隨口一句玩笑話在沉默中變得尷尬起來。
沈玄默這才想起來,他跟顧白衣連朋友都算不上,更別說像那些損友一樣張口就懟。
更何況顧白衣那種溫吞又靦腆的性子
回想起之前僅一個對視,顧白衣就羞恥到滿臉通紅的樣子,沈玄默微妙地生出一種欺負無辜小孩兒的負罪感。
他輕嘖了一聲,正要扯開話題,就聽對面的人說“沒有。”
“什么沒有”沈玄默有些心不在焉。
“沒有見不得人。”顧白衣撿起打工人的自覺沈玄默是金主,當然他想干什么就干什么,“如果沈哥需要我跟周圍的人也宣傳一下的話也可以。”
他頓了頓,又補充道“同學那邊沒問題。”
同學同事那些倒是無所謂,但他暫時不想讓方二姨知道。
他現在的身份跟沈玄默相差太大了,方二姨肯定會胡思亂想平添擔憂。
沈玄默一時啞然,他沒想到顧白衣還真認真思考了這個問題。
不過轉念一想,他就明白過來。
顧白衣這是把他當成布置任務的老板了。
沈玄默頓時有些意興闌珊,看了眼通話時間,也有快二十分鐘了,說了聲“不用。開個玩笑而已。”

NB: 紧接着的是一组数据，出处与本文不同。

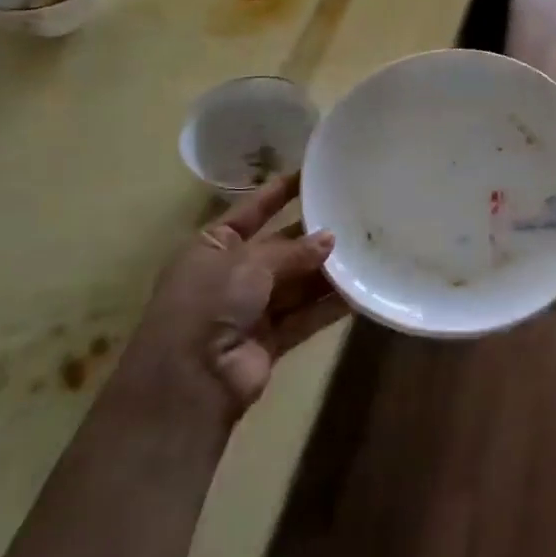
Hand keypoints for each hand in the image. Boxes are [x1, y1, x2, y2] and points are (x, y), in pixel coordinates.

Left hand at [125, 174, 346, 427]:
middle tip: (352, 217)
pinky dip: (329, 305)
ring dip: (325, 272)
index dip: (278, 193)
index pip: (250, 210)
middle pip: (278, 248)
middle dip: (311, 237)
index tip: (310, 174)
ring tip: (365, 249)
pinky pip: (305, 316)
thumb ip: (292, 250)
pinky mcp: (269, 341)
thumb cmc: (209, 302)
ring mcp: (249, 310)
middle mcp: (229, 275)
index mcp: (211, 246)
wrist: (190, 382)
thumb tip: (330, 239)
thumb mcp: (248, 262)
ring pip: (295, 283)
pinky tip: (359, 291)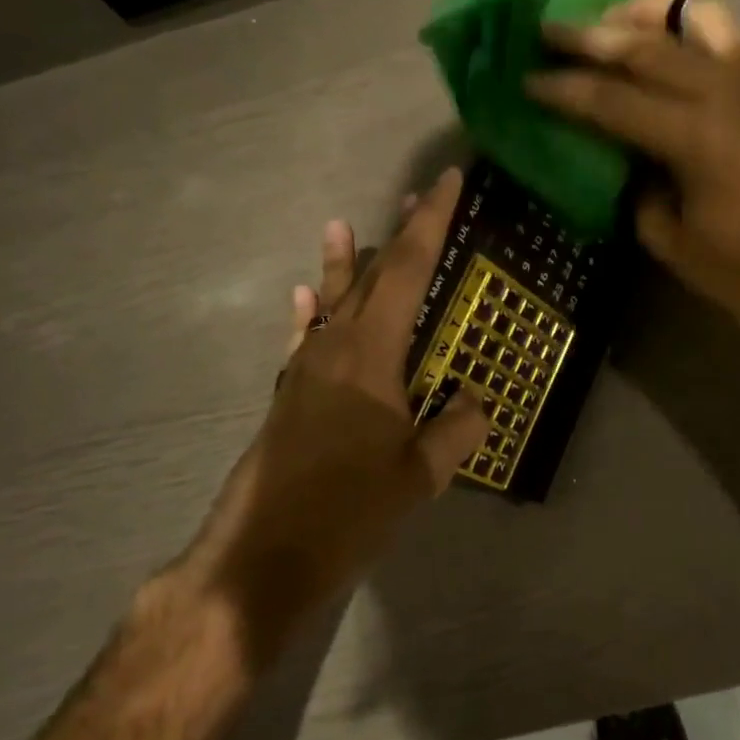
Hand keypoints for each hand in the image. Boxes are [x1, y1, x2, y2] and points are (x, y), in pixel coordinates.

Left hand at [177, 170, 488, 665]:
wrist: (260, 557)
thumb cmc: (345, 512)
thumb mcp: (417, 476)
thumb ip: (455, 433)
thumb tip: (479, 403)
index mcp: (371, 353)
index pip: (408, 271)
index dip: (431, 223)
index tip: (446, 183)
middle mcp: (335, 347)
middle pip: (372, 275)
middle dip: (399, 234)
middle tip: (419, 198)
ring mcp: (306, 370)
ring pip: (333, 302)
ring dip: (347, 264)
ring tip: (342, 226)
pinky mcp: (290, 395)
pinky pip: (305, 339)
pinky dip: (311, 313)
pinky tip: (306, 298)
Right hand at [526, 0, 739, 342]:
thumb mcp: (678, 246)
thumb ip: (641, 196)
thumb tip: (631, 165)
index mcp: (693, 136)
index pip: (610, 99)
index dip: (563, 88)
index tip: (528, 77)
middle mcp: (726, 89)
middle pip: (645, 44)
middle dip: (591, 34)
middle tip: (552, 28)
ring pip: (699, 14)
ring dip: (651, 13)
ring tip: (622, 24)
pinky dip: (706, 31)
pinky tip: (691, 50)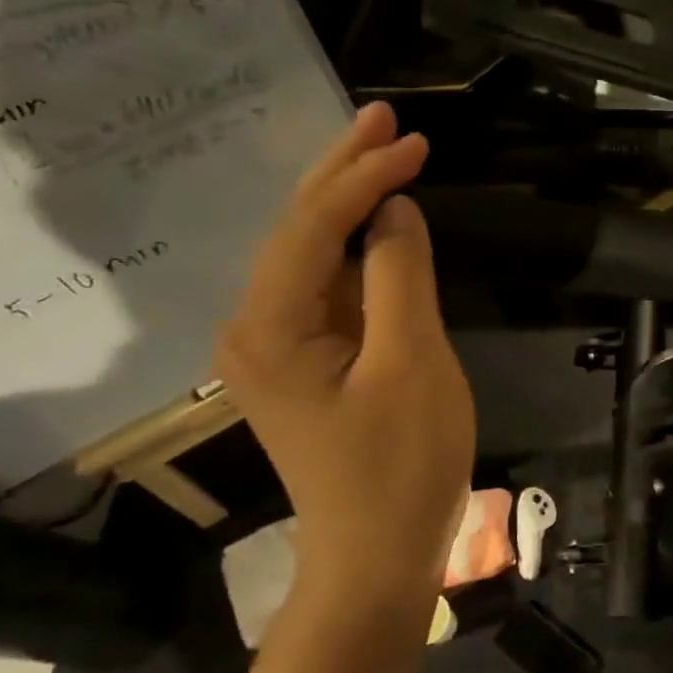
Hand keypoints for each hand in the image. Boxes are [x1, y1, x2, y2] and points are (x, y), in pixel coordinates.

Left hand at [216, 103, 473, 594]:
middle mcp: (256, 326)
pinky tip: (377, 219)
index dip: (364, 177)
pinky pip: (327, 286)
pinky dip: (356, 246)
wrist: (376, 556)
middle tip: (384, 116)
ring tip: (383, 150)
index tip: (416, 141)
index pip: (314, 225)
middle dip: (344, 170)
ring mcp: (277, 346)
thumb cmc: (400, 466)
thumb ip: (401, 277)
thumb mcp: (412, 364)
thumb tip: (395, 212)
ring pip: (312, 253)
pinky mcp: (304, 361)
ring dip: (349, 201)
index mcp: (269, 326)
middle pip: (300, 228)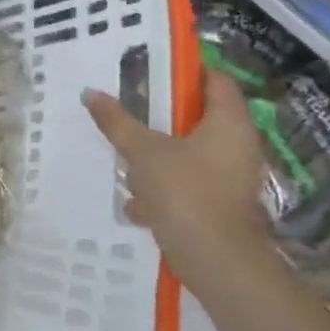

“我還有事,先不聊了。”沈玄默草草道別,準備掛掉電話。
“好。”顧白衣很識趣地沒有打擾他,“沈哥晚安。”
話音未落,沈玄默已經按在了掛斷鍵上。
陡然掐斷的聲音還在他耳邊回蕩,沈玄默盯著退回到桌面的手機屏幕,心說這是什么黏黏糊糊的習慣,逢人就要說晚安嗎。
背后的包間門恰好這時候被推開。
元以言陪著今天應酬的客人杜老板走出來,客氣地寒暄了幾句,一抬頭好像剛看見沈玄默似的,對著他擠眉弄眼地調侃。
“喲沈哥,跟嫂子打完電話了”
沈玄默好似剛回神,回過頭警告性地看了元以言一眼,隨即又將懶散的目光投向杜老板“杜老板吃好了招待不周,還請見諒。”
這話說得客氣,然而不見誠意。
杜老板卻笑瞇瞇的,不見半點惱意“說得哪里話,沈總這樣青年才俊愿意給這個面子,老頭子我已經是受寵若驚了。”
元以言接過話頭跟他客氣“哪里哪里,我們一群毛頭小子哪比得上杜總您經驗老到,日后有什么不懂的還得多向您請教。”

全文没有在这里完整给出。